In 1886, the British made the Avadh Rent Act and implemented it. In the Act, the Kings and Talukedaars got the right to collect Rent. Since their tax collection was arbitrary, the poor farmers opposed this recovery and under the leadership of Baba Ramchander, this movement spread in the districts of Rae Bareli, Barabanki, Sultanpur, Pratapgarh and Faizabad. Baba Janaki Das took over from Baba Ramchander, and was later captured along with his companions and put in the Rae Bareli Jail. Till then the Kisan Sabha had been formed. In 1920 farmers gathered in Munshiganj, across the Sai River, to free their leaders from jail.

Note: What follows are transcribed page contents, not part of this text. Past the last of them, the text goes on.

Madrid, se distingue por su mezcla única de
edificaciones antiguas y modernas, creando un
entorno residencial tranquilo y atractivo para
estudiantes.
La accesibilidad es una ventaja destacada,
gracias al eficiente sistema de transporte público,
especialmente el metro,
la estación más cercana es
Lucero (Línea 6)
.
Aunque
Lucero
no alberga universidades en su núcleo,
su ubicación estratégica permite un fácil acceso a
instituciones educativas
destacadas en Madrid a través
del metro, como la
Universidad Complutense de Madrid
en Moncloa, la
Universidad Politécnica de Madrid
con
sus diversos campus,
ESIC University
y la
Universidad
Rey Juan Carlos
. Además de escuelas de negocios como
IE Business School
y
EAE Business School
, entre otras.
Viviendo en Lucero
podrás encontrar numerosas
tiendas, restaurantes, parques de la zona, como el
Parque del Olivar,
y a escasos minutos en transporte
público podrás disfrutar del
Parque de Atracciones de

The farmers were fired on and hundreds of them were killed. Pandit Jawaharlal Nehru came to Rae Bareli to meet the farmers, and the District Magistrate took him into custody. The commissioner, Colonel Founteray, realizing the gravity of the incident of the Munshiganj firing, ordered the injured to be shot as well so that they do not become witnesses of the massacre. Some of the dead bodies were loaded into Ikka-Taangas and drowned overnight in the Dalmau Ganges River. For the remaining corpses, four big pits were dug in Munshiganj, and a hundred corpses each were buried in them. Munshiganj is also called the second Jallianwala incident.

 

 

BHANGA BHANGA CHHOBI (BROKEN IMAGES)


The play opens with Manjula Ray in a television studio, giving one of her countless interviews. Manjula is a successful Bengali writer whose first novel in English has got favourable reviews from the West. She talks about her life and her darling husband Pramod, and fondly reminisces about Malini, her wheel-chair bound sister. After the interview, Manjula is ready to leave the studio but is confronted by an image. Gradually Manjula starts unfolding her life showing two facets of the same character. The conversations between the character on stage and the chhaya-murti go on and Manjula peels layer after layer, revealing raw emotions and complexities of the relationship between Manjula, Promod and Malini. We can relate to both Manjula and Malini… all of us being flawed in some way or the other, and that’s what makes us human.

 

Note: As a tribute to the first Director of National School of Drama Satu Sen and Repertory Chief Om Shivpuri Monographs on the life of these veterans and legends of NSD will be launched tomorrow. National School of drama publication department cordially invites your esteemed presence at 3:00 p.m. Chaumukh Auditorium, National School of Drama.